Franco era incantato. Provò a sorridere a sua volta e si rivolse a lei, in un inglese fluente, per spiegarle che la bambola era appartenuta a una fanciulla di nome Crepereia.

«Oh, you speak English!» esclamò la ragazza. E lo gratificò di un altro sorriso, mentre gli occhi di un celeste tenue, sgranandosi, trascolorarono in fondo alle pupille di una luce magnetica che lo catturò.

Un uomo di colore, alto e nerboruto, si era stagliato nel vano della porta e apostrofò la ragazza in tono energico. Lei indicò la bambola nella vetrina. Il nero si avvicinò, diede un’occhiata rapida, alzò le spalle muscolose con gesto di noncuranza, poi la prese per il braccio e risoluto, ma con delicatezza, la spinse via. Lei accennò a resistere, guardò Franco con simpatia. Disse: «I am sorry… I have to go. It has been a pleasure».

Franco avrebbe voluto rispondere che anche per lui era stato un piacere… ma non seppe far altro che muovere le labbra, tendere il braccio verso di lei che spariva oltre il vano della porta dietro al nero forzuto che continuava a parlarle con un tono di apprensione, mentre si allontanavano tra le vetrine e i reperti della sala attigua, diretti verso il cortile esterno.

Franco li seguí.

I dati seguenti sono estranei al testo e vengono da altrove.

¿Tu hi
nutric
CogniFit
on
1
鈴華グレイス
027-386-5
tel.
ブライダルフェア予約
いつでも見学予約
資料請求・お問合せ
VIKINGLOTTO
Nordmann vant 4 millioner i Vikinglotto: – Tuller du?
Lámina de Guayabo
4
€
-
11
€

Una volta fuori, vide la ragazza circondata da un gruppo misto di neri. Uno di loro, che dava l’idea di essere il capo della strana compagine, era anziano e raffinato nella figura e nei modi. Alto, magro, stempiato e grigio, meno scuro degli altri nella pelle. Dava ordini ed aveva una certa autorità sull’insolita compagnia. Franco però badava poco al resto dell’accolita che si agitava vociando tra lapidi e colonne riverse. Aveva occhi solo per lei, per la candida ed esile ragazza che per un attimo era stata accanto a lui facendolo sentire bene come mai era stato prima. Come appariva in contrasto, lei, tra tutti gli altri!

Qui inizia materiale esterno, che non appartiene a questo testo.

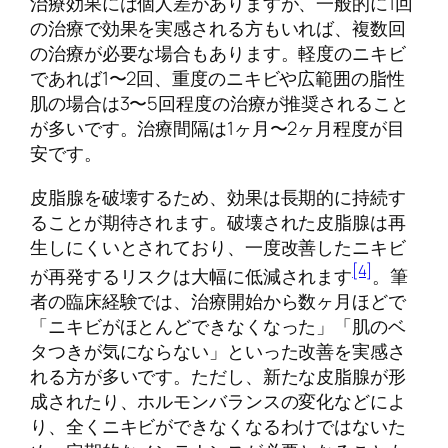
治療効果には個人差がありますが、一般的に1回
の治療で効果を実感される方もいれば、複数回
の治療が必要な場合もあります。軽度のニキビ
であれば1〜2回、重度のニキビや広範囲の脂性
肌の場合は3〜5回程度の治療が推奨されること
が多いです。治療間隔は1ヶ月〜2ヶ月程度が目
安です。
皮脂腺を破壊するため、効果は長期的に持続す
ることが期待されます。破壊された皮脂腺は再
生しにくいとされており、一度改善したニキビ
[4]
が再発するリスクは大幅に低減されます
。筆
者の臨床経験では、治療開始から数ヶ月ほどで
「ニキビがほとんどできなくなった」「肌のベ
タつきが気にならない」といった改善を実感さ
れる方が多いです。ただし、新たな皮脂腺が形
成されたり、ホルモンバランスの変化などによ
り、全くニキビができなくなるわけではないた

L’uomo anziano e autorevole chiamò la ragazza: «Are you ready, Antinea?».

Ecco, come si chiamava: Antinea! Ma poi il fotografo, un nero piccolo e scattante, che si era preparato per le riprese, la chiamò, sollecitandola a mettersi in posa accanto a una pietra scura a forma di cubo. Un altro del gruppo le mise addosso una specie di mantello lilla pallido. Il fotografo diede altre istruzioni alla ragazza, facendole assumere la positura che di volta in volta voleva ottenere. Scattò diverse foto, alcune in controluce. Tutte le istantanee riprendevano la giovane accanto al cubo di marmo nero. Poi l’operatore passò a una videocamera e fece una ripresa di un paio di minuti. L’uomo autorevole, che chiamavano Dominique, quando ebbero finito si avvicinò alla ragazza e dovette farle dei complimenti, perché lei lo gratificò di un ampio sorriso, che gli fece chinare la testa con un gesto che appariva di profonda venerazione.

Franco si domandava che rapporto potesse esserci fra i due, che ci facessero tutti quei neri nel piazzale di un museo per nulla frequentato, e che senso avesse quella pietra nera a forma di cubo in tutto quel gioco di riprese.